### DATA IN THIS EXERCISE
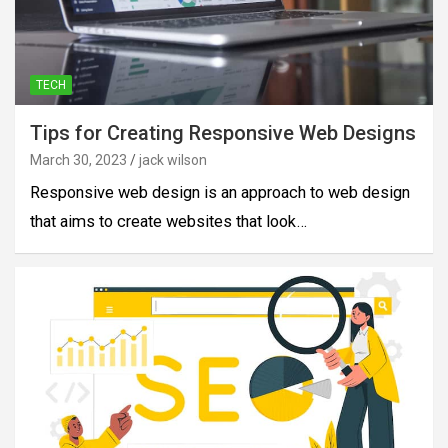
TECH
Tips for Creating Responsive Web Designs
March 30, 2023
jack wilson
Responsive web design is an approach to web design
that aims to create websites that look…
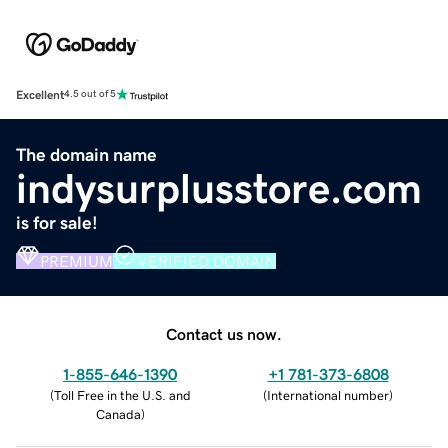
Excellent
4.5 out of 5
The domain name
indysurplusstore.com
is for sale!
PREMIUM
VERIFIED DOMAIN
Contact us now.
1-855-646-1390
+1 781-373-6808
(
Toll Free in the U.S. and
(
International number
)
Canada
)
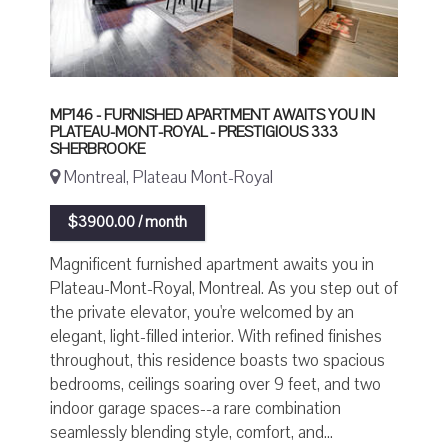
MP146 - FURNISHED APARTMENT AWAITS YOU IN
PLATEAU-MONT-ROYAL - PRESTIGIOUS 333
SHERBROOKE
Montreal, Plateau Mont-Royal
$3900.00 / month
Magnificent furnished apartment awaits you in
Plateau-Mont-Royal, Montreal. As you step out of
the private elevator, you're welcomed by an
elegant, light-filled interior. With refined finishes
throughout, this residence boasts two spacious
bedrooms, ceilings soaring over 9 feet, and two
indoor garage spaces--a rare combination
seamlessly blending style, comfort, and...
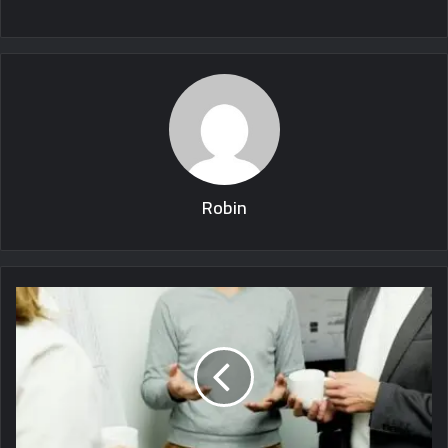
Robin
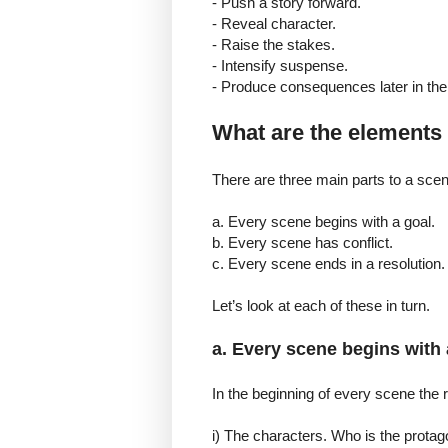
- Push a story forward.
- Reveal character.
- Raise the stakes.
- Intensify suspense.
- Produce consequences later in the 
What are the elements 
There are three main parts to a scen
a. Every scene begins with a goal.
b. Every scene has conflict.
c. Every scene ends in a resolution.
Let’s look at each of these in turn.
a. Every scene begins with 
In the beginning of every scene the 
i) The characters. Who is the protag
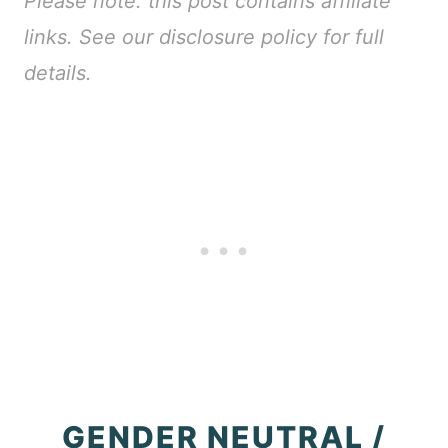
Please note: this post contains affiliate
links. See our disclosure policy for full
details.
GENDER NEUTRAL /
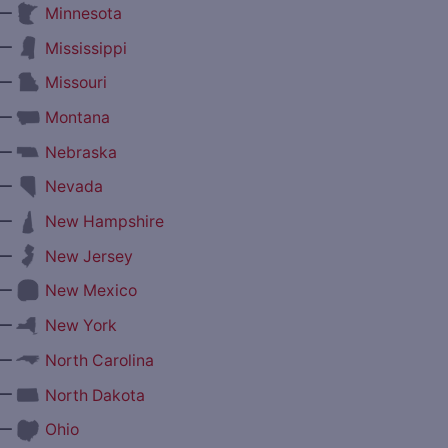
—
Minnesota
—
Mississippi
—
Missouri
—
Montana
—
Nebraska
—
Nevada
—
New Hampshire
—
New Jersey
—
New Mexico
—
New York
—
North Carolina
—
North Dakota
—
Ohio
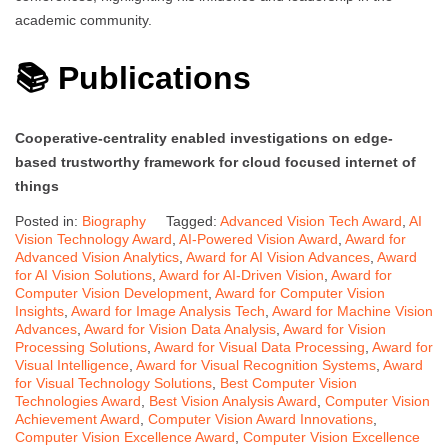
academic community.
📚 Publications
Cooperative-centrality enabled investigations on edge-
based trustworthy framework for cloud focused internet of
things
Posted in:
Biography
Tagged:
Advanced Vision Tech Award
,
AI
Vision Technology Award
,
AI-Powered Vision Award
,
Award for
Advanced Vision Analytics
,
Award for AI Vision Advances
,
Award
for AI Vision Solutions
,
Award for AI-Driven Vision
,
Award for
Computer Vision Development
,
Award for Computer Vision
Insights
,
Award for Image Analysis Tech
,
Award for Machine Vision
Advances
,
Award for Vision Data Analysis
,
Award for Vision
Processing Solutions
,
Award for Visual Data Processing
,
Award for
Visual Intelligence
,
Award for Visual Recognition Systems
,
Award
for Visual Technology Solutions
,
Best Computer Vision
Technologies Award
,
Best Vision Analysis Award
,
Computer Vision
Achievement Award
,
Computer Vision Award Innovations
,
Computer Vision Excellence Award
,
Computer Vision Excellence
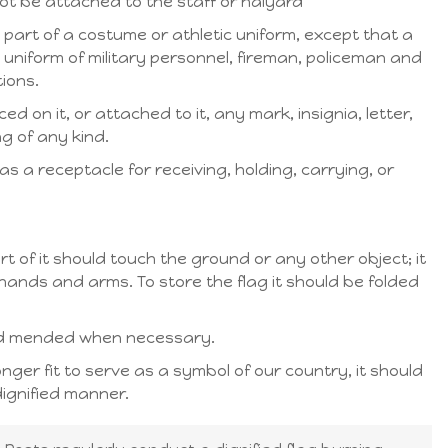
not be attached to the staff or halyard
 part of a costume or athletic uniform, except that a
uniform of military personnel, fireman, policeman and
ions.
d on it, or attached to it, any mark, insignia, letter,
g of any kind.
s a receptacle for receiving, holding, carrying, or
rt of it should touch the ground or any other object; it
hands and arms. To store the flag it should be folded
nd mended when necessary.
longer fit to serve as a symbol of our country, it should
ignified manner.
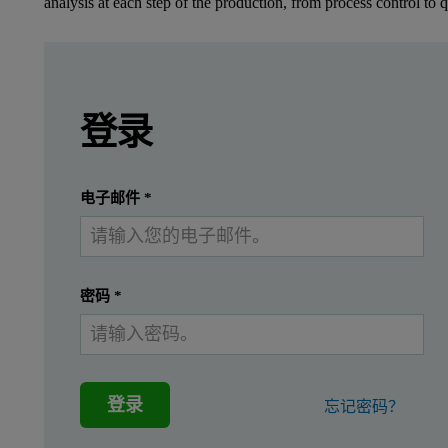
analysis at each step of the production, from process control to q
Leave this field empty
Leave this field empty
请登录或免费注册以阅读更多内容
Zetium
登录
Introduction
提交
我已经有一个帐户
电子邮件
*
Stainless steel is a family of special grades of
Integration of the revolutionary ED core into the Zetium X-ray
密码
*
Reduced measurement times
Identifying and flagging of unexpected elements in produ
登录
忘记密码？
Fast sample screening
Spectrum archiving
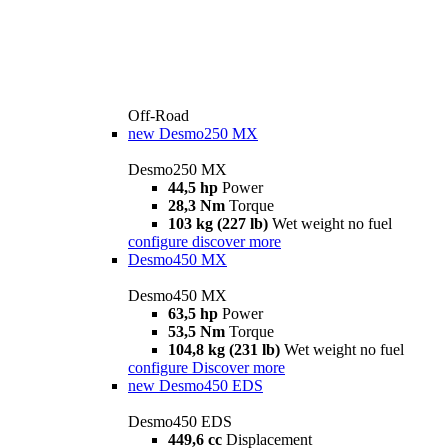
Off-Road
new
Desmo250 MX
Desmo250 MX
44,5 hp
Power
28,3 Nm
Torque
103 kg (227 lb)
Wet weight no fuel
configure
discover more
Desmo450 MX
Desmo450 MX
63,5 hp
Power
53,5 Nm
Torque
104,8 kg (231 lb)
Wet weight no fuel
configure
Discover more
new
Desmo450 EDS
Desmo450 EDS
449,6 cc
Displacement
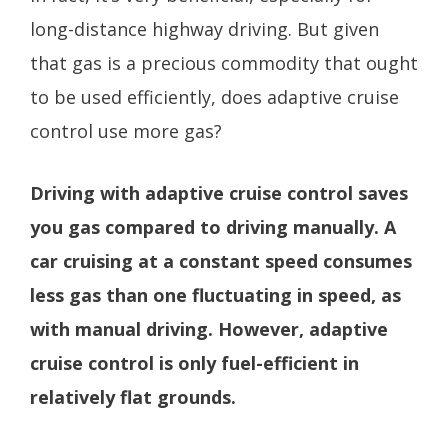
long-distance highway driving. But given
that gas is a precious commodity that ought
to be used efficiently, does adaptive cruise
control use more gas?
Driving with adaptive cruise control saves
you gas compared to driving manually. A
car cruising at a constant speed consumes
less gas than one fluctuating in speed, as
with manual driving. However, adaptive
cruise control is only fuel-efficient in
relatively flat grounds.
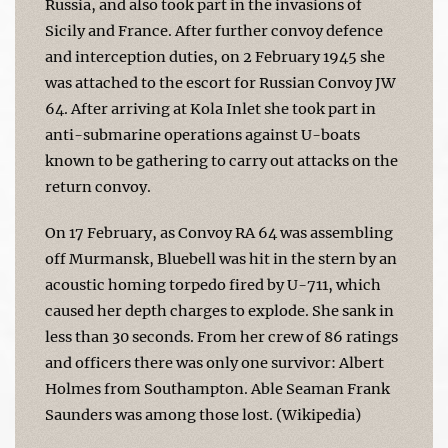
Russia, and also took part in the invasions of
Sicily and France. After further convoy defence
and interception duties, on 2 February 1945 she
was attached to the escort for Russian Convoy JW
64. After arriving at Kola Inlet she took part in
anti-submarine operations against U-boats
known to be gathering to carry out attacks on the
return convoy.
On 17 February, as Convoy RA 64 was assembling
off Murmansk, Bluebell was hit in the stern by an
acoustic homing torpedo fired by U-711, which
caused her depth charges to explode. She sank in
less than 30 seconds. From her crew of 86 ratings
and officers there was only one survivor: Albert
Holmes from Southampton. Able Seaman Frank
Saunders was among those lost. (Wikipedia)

### WHAT YOU WILL DO
From the line containing "return convoy." down to the last line of the data, transcribe every line exactly; nothing else should appear.

### RESPONSE TO THIS TASK
return convoy.
On 17 February, as Convoy RA 64 was assembling
off Murmansk, Bluebell was hit in the stern by an
acoustic homing torpedo fired by U-711, which
caused her depth charges to explode. She sank in
less than 30 seconds. From her crew of 86 ratings
and officers there was only one survivor: Albert
Holmes from Southampton. Able Seaman Frank
Saunders was among those lost. (Wikipedia)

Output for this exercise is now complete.